Flux variation gradient diagrams for all filter pairs. Black points are the observed fluxes; the OLS-bisector fit (black line) gives the AGN slope ΓAGN (values in each panel). Dashed red lines show the range of host slopes from Sakata et al. (2010) (yellow region); their intersections with ΓAGN yield the host fluxes. Blue lines indicate the corresponding AGN flux ranges.

Appendix B: Effect of detrending

In this section, we investigated the potential impact of detrending AGN photometric continuum light curves to remove long-timescale variations arising either from stochastic, multiscale accretion-disk variability or from reprocessing in the BLR and torus. To this end, we incorporated previously published light curves of Fairall 9 from Edelson et al. (2024), who provided multiband monitoring in Swift-HX, SX, W2, M1, W1, U, B, and V with a typical cadence of ∼1.3 days over a baseline of ∼1.8 years. Among these, the U-band light curve spans a longer baseline of ∼2.7 years, from 13 May 2018 to 14 February 2021, and overlaps with the wavelength coverage of the u-band used for our observations.

Our monitoring campaign covers the period from 20 September 2024 to 13 February 2025, with a duration of ∼146 days and a much denser cadence of ∼0.3 days. In Figure B.1, we present the U-band light curve from Edelson et al. (2024) and our u-band light curve. We then applied first- and second-order detrending procedures to each light curve independently. Interestingly, the two datasets, which span distinct and non-overlapping monitoring periods, exhibit different detrending behaviors; in particular, a completely different trend is observed under second-order detrending.

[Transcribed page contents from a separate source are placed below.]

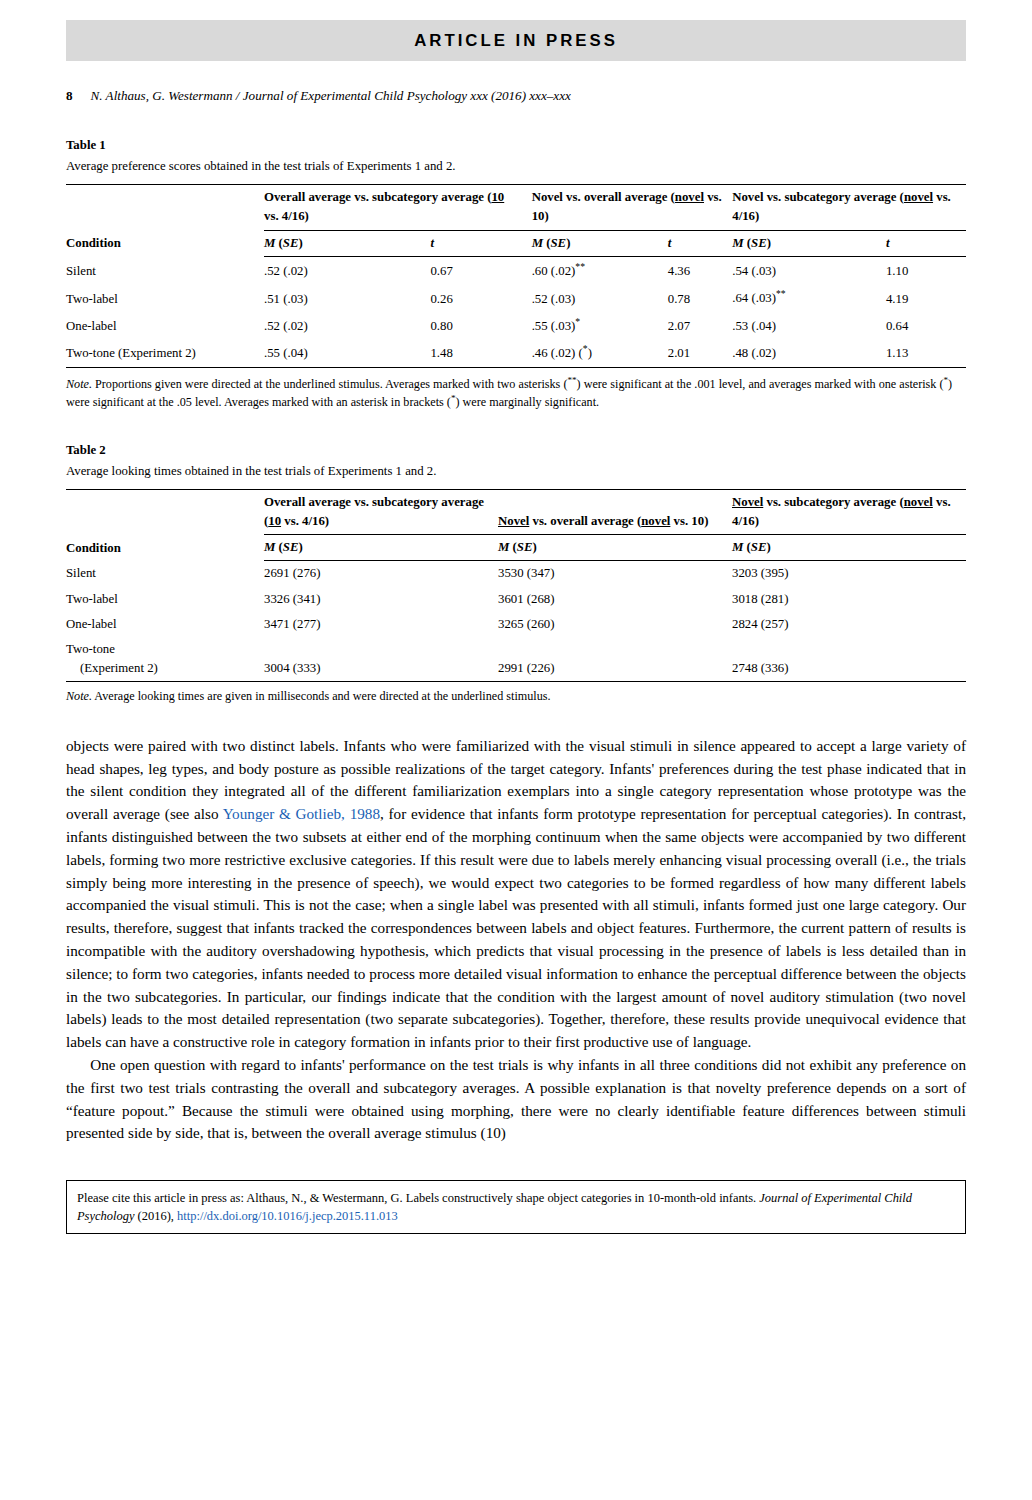ARTICLE IN PRESS
8 N. Althaus, G. Westermann / Journal of Experimental Child Psychology xxx (2016) xxx–xxx
Table 1
Average preference scores obtained in the test trials of Experiments 1 and 2.
| Condition | Overall average vs. subcategory average ( 10 vs. 4/16) | Novel vs. overall average ( novel vs. 10) | Novel vs. subcategory average ( novel vs. 4/16) |
| --- | --- | --- | --- |
| M ( SE ) | t | M ( SE ) | t | M ( SE ) | t |
| Silent | .52 (.02) | 0.67 | .60 (.02) ** | 4.36 | .54 (.03) | 1.10 |
| Two-label | .51 (.03) | 0.26 | .52 (.03) | 0.78 | .64 (.03) ** | 4.19 |
| One-label | .52 (.02) | 0.80 | .55 (.03) * | 2.07 | .53 (.04) | 0.64 |
| Two-tone (Experiment 2) | .55 (.04) | 1.48 | .46 (.02) ( * ) | 2.01 | .48 (.02) | 1.13 |
Note. Proportions given were directed at the underlined stimulus. Averages marked with two asterisks (**) were significant at the .001 level, and averages marked with one asterisk (*) were significant at the .05 level. Averages marked with an asterisk in brackets (*) were marginally significant.
Table 2
Average looking times obtained in the test trials of Experiments 1 and 2.
| Condition | Overall average vs. subcategory average ( 10 vs. 4/16) | Novel vs. overall average ( novel vs. 10) | Novel vs. subcategory average ( novel vs. 4/16) |
| --- | --- | --- | --- |
| M ( SE ) | M ( SE ) | M ( SE ) |
| Silent | 2691 (276) | 3530 (347) | 3203 (395) |
| Two-label | 3326 (341) | 3601 (268) | 3018 (281) |
| One-label | 3471 (277) | 3265 (260) | 2824 (257) |
| Two-tone (Experiment 2) | 3004 (333) | 2991 (226) | 2748 (336) |
Note. Average looking times are given in milliseconds and were directed at the underlined stimulus.
objects were paired with two distinct labels. Infants who were familiarized with the visual stimuli in silence appeared to accept a large variety of head shapes, leg types, and body posture as possible realizations of the target category. Infants' preferences during the test phase indicated that in the silent condition they integrated all of the different familiarization exemplars into a single category representation whose prototype was the overall average (see also Younger & Gotlieb, 1988, for evidence that infants form prototype representation for perceptual categories). In contrast, infants distinguished between the two subsets at either end of the morphing continuum when the same objects were accompanied by two different labels, forming two more restrictive exclusive categories. If this result were due to labels merely enhancing visual processing overall (i.e., the trials simply being more interesting in the presence of speech), we would expect two categories to be formed regardless of how many different labels accompanied the visual stimuli. This is not the case; when a single label was presented with all stimuli, infants formed just one large category. Our results, therefore, suggest that infants tracked the correspondences between labels and object features. Furthermore, the current pattern of results is incompatible with the auditory overshadowing hypothesis, which predicts that visual processing in the presence of labels is less detailed than in silence; to form two categories, infants needed to process more detailed visual information to enhance the perceptual difference between the objects in the two subcategories. In particular, our findings indicate that the condition with the largest amount of novel auditory stimulation (two novel labels) leads to the most detailed representation (two separate subcategories). Together, therefore, these results provide unequivocal evidence that labels can have a constructive role in category formation in infants prior to their first productive use of language.
One open question with regard to infants' performance on the test trials is why infants in all three conditions did not exhibit any preference on the first two test trials contrasting the overall and subcategory averages. A possible explanation is that novelty preference depends on a sort of “feature popout.” Because the stimuli were obtained using morphing, there were no clearly identifiable feature differences between stimuli presented side by side, that is, between the overall average stimulus (10)
Please cite this article in press as: Althaus, N., & Westermann, G. Labels constructively shape object categories in 10-month-old infants. Journal of Experimental Child Psychology (2016), http://dx.doi.org/10.1016/j.jecp.2015.11.013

This contrast demonstrates that the shape of the detrending curve is highly sensitive to the total length of the light curve. Consequently, detrending may subtract different components of the long-timescale, slower variability depending on the duration of the dataset. This, in turn, demonstrates that detrending the light curve can compromise the reliable recovery of the intrinsic short-timescale accretion-disk reverberation signal. Therefore, we adopt the lag analysis results obtained from the undetrended light curves as our final measurements, while those derived from detrended light curves are presented for comparison.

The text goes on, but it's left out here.